Collection, cleaning, analysis, and visualization of data were the high points of a data journalism workshop organized by the Press Club of India on Saturday, 10 December 2022, at its premises on Raisana Road.
Anoushka Dalmia, data journalism fellow at DataLeads, was the trainer for the three-hour session organized in association with the Google News Initiative.
During data collection, the sources need to be verified with respect to authenticity (what), accuracy (who), place (where), time (when), and the last updated status, Dalmia explained, adding the key sources of data must be inspected, regulated, purchased or registered.
Some of the tools demonstrated at the session were the Google dataset search and the Wayback Machine web archives. The Wayback Machine helps search collections of digital content; recover web pages, details & data; and collect history through website archives. It explores more than 651 billion web pages.
Data cleaning involves preparing data for interpreting, understanding, and perhaps visualization. The Scraping and Tabula techniques were demonstrated to extract data from human-readable output and transfer it to PDF and Google Sheets.
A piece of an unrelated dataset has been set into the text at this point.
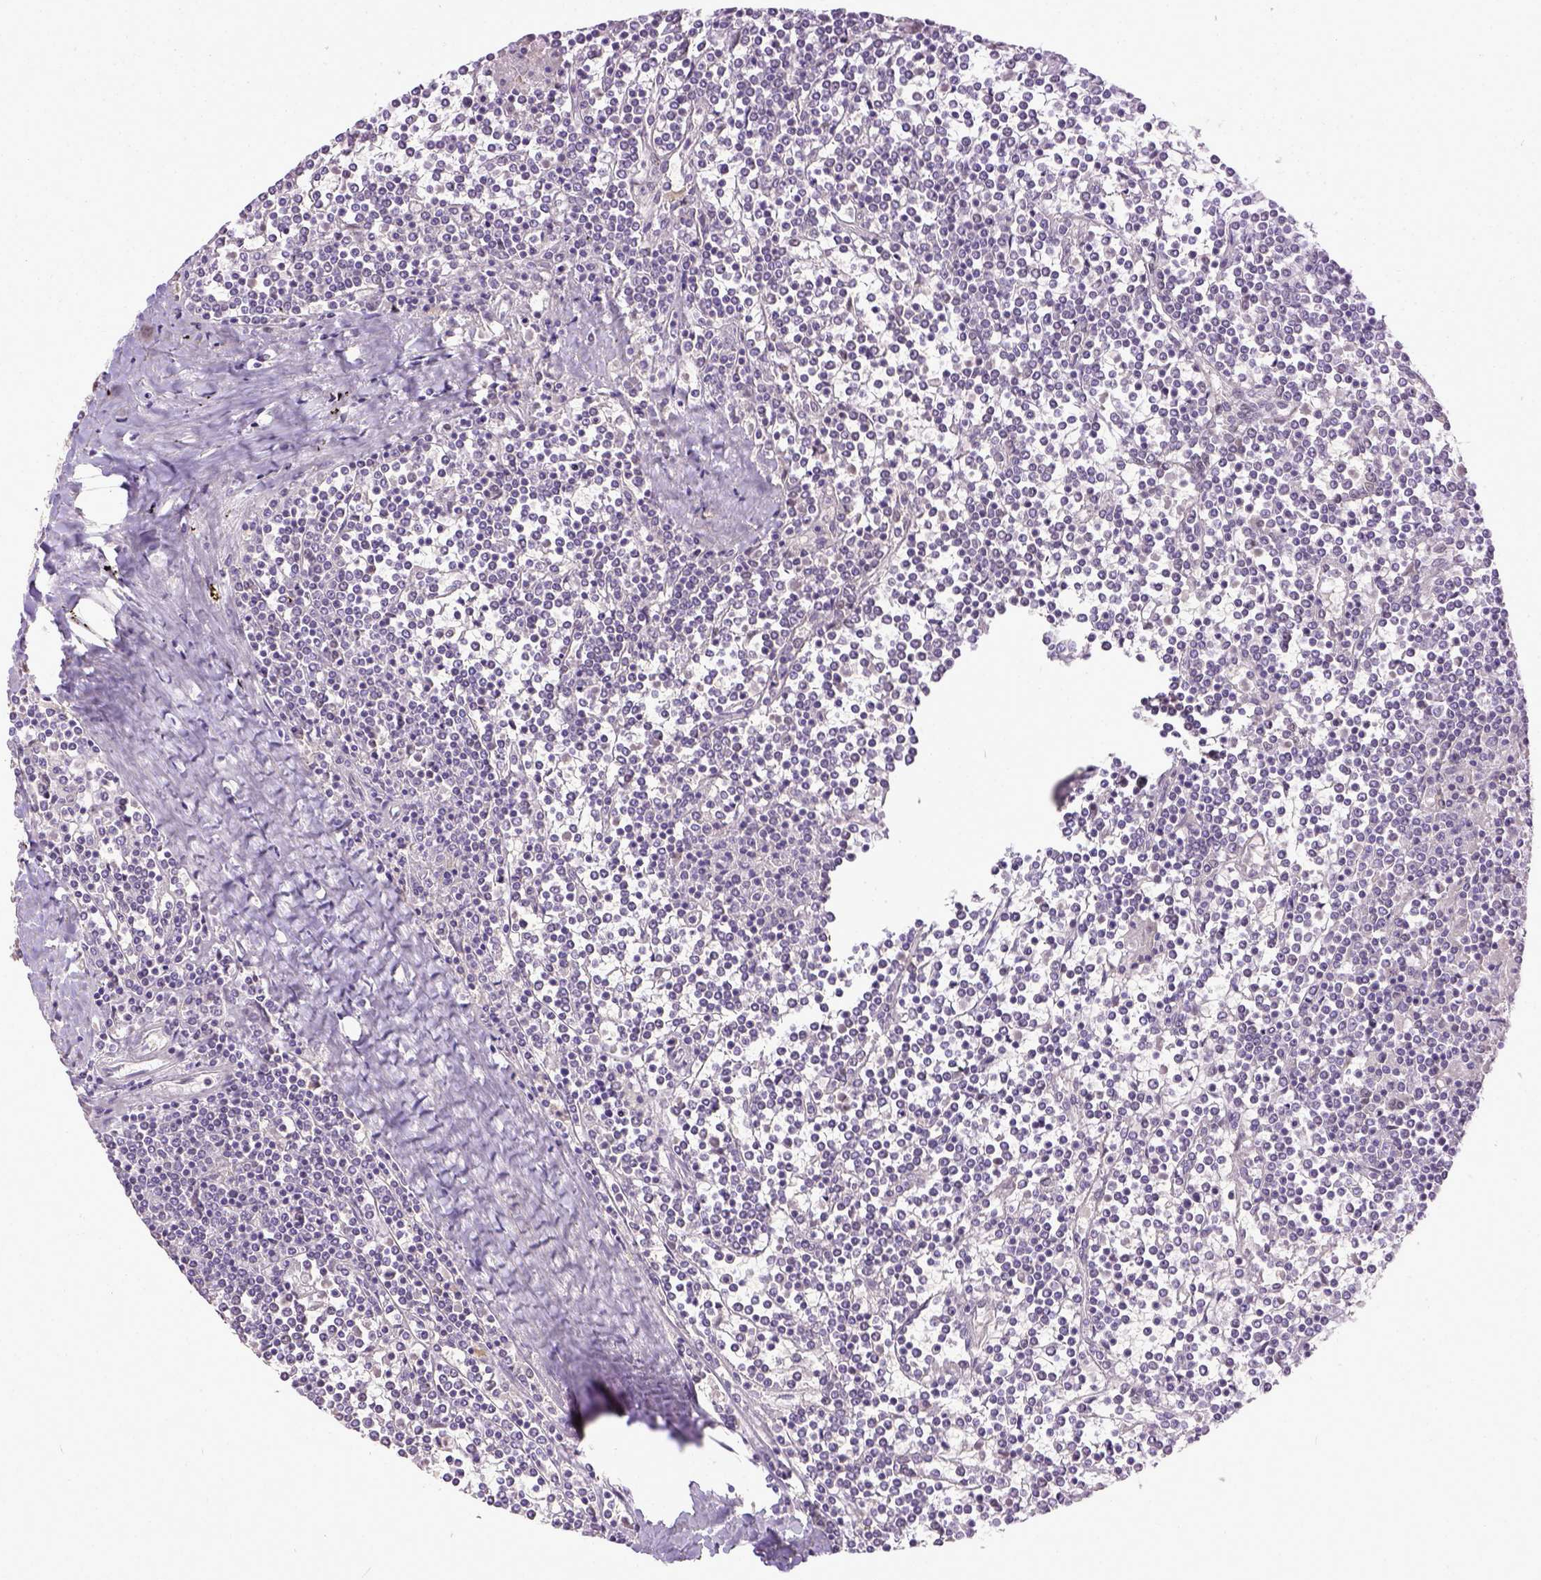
{"staining": {"intensity": "negative", "quantity": "none", "location": "none"}, "tissue": "lymphoma", "cell_type": "Tumor cells", "image_type": "cancer", "snomed": [{"axis": "morphology", "description": "Malignant lymphoma, non-Hodgkin's type, Low grade"}, {"axis": "topography", "description": "Spleen"}], "caption": "Tumor cells are negative for protein expression in human lymphoma.", "gene": "ERCC1", "patient": {"sex": "female", "age": 19}}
Data verification is used to analyze large collections of documents. The Google Pinpoint or Journalist Studio is a collection of tools to empower reporters and data journalists to do their articles and stories in a more efficient, creative, and secure manner. It helps explore and analyze large collections of documents.
The final step is data visualization, which adds value to stories and grabs the readers’ attention. Flourish, Data Wrapper, Tableau and Infogram were some other tools discussed at the workshop for creating quality data graphics to bring stories to life through visualization and storytelling.
The workshop ended with the DataLeads team announcing a series of data journalism workshops across several Indian towns and cities.